§ REQUIREMENT:
From the records below, copy each line in which the string "human" occurs.

Saved entries:

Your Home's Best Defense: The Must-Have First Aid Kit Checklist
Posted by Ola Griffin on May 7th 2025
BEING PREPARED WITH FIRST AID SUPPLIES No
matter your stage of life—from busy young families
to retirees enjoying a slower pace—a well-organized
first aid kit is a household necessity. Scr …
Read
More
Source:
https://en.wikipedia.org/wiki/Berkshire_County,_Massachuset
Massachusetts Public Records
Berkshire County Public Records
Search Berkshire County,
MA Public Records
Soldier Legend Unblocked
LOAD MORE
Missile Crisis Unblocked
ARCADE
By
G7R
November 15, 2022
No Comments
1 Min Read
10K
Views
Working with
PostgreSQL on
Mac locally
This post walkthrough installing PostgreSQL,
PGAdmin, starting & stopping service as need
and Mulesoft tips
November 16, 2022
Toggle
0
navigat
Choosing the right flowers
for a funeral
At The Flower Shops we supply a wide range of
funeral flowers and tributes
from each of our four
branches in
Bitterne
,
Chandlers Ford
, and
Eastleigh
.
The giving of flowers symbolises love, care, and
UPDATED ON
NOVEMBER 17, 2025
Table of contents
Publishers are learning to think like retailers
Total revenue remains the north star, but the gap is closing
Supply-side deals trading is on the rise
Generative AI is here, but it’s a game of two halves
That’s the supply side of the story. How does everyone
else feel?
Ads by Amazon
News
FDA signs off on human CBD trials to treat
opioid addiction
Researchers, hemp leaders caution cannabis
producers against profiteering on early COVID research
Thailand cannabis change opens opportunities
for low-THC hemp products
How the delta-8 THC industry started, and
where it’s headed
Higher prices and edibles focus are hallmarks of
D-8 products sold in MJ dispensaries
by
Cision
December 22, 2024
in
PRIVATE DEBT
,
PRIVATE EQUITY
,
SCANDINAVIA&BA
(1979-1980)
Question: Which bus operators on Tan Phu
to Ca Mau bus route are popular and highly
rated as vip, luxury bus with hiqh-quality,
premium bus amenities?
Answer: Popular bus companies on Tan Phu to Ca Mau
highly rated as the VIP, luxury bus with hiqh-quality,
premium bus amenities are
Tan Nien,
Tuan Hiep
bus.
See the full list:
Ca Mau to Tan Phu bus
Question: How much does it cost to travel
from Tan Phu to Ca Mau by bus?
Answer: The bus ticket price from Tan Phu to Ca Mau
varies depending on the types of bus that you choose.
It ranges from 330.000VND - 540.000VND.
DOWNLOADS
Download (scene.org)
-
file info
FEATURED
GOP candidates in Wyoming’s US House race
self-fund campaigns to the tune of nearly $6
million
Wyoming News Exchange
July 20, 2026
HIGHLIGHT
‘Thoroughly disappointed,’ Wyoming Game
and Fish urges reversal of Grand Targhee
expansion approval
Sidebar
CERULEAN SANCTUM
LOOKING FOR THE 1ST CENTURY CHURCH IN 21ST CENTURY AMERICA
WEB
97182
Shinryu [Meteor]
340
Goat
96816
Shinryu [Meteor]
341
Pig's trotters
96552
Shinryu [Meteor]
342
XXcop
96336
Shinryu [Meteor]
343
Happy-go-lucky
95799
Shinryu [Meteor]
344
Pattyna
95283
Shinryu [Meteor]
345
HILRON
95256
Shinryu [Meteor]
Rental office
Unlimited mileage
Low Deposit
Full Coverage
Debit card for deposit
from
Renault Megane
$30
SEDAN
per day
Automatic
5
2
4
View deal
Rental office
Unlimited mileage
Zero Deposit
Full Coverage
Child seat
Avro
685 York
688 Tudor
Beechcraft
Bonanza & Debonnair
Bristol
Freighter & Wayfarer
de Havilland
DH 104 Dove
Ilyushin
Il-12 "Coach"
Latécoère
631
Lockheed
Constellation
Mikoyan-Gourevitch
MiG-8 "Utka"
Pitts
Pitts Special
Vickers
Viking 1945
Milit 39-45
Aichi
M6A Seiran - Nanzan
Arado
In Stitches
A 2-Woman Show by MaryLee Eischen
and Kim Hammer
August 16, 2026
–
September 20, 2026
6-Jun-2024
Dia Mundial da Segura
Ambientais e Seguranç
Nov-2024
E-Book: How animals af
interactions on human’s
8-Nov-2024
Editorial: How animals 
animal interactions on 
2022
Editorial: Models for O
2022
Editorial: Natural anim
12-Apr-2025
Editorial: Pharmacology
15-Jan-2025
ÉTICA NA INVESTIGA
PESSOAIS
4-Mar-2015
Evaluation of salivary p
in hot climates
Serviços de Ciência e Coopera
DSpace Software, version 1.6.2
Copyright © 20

§ SOLUTION TO THIS PROBLEM:
FDA signs off on human CBD trials to treat
interactions on human’s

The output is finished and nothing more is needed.